Implemented metrics:

General API reference for metrics: API Reference. For implementation details and lifecycle hooks, see base metrics API.

Intuition

Exact vs. approximate distribution metrics

On small enumerable environments where the enumeration is easily implementable, we recommend preferring the Exact Distribution metric: it compares the policy-induced terminal distribution with the ground truth without any sampling errors. Additionally, we support Approximate Distribution metric that relies on samples stored in a first-in first-out buffer and estimates the empirical distribution over this buffer. This implicit averaging over past policies lags behind the latest policy updates.

Evidence bounds

For general environments, we recommend tracking the ELBO. In all baselines, we included the computation of train ELBO over the train samples to track the progress (also called RL reward). The ELBO metric is supposed to be computed in the evaluation mode to assess the current quality of the policy without any exploration tricks. The ideal value of ELBO is \(0\) when the environment exposes \(\log Z\), and otherwise it is supposed to be equal to \(\log Z\), and always presents a lower bound on \(\log Z\).
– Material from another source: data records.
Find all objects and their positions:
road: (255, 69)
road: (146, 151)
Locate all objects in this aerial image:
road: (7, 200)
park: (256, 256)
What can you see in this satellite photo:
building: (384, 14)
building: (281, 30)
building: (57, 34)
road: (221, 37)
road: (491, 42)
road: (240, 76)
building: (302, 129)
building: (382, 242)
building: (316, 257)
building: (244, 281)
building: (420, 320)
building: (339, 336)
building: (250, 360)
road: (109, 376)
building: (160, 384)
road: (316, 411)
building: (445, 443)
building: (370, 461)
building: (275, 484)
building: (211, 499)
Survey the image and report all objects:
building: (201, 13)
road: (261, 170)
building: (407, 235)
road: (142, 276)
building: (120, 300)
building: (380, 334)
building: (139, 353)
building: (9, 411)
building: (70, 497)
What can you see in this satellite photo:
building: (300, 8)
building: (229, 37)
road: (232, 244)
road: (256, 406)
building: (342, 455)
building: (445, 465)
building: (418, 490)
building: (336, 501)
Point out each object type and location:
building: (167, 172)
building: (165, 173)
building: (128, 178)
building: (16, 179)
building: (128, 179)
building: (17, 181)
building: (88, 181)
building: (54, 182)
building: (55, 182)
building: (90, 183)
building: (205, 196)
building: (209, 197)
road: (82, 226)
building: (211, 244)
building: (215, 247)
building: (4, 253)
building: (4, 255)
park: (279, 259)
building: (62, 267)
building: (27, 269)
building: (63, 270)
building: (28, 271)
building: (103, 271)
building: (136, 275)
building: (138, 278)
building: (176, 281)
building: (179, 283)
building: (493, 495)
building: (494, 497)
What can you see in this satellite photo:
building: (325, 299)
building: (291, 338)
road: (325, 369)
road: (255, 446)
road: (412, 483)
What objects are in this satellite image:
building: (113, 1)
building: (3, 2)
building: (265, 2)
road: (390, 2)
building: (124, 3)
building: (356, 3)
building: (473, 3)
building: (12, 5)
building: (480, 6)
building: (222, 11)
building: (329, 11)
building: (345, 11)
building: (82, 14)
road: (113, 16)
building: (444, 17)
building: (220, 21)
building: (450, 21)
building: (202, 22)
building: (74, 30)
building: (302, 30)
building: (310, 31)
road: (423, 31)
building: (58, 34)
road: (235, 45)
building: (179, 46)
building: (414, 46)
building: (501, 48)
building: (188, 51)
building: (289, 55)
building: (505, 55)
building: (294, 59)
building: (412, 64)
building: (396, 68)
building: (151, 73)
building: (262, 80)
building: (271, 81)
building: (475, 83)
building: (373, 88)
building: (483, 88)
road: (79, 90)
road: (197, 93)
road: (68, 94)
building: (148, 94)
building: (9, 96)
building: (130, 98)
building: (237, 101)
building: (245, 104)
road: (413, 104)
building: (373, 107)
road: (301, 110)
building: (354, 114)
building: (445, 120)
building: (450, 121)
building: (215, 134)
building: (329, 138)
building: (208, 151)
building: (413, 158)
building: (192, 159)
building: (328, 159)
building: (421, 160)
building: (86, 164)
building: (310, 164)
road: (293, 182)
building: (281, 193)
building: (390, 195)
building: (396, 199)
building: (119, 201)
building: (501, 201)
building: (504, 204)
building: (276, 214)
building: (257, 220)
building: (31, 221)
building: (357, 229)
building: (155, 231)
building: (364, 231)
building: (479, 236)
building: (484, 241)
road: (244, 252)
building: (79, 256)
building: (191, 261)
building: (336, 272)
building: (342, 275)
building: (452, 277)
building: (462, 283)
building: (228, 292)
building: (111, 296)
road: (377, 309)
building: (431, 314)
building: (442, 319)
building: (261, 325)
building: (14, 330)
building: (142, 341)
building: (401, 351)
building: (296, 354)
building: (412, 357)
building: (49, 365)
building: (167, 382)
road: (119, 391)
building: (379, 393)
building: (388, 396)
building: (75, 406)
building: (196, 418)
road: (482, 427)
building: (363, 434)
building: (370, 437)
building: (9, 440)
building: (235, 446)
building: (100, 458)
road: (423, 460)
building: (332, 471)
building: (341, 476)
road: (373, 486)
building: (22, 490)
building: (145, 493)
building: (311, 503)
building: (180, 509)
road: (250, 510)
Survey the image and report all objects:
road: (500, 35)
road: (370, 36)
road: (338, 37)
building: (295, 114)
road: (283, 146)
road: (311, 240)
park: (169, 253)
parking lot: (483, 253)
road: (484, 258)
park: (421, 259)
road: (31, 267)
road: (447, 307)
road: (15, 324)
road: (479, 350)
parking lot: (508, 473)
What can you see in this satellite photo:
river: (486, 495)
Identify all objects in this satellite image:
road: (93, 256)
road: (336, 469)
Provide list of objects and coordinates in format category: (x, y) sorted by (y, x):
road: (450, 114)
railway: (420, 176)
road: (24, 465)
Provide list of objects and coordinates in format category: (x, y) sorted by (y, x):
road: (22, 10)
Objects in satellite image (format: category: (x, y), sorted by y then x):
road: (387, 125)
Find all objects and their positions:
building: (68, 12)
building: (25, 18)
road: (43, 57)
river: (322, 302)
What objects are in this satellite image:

Because the ELBO can peak even if the policy concentrates on a single mode, treat it as a measure of within-mode quality rather than global coverage.

For coverage across modes, we recommend using the EUBO whenever sampling from the ground-truth distribution is available.

Correlation-based metrics

As a metric to qualify the sampling quality without any access to a ground truth distribution, we recommend correlation metrics: this type of metrics estimates stochastically a marginal distribution of the current sampling policy over the test set, that can be either fixed (recommended) or generated by the current policy.

Coverage and Top-K metrics

Additionally, we implemented the mode coverage and Top-K reward and diversity metric to track the exploration and exploitation properties of the sampler. We have to acknowledge that these metrics do not assess the sampling quality directly, although they might be a helpful indicator for under- and over-exploration.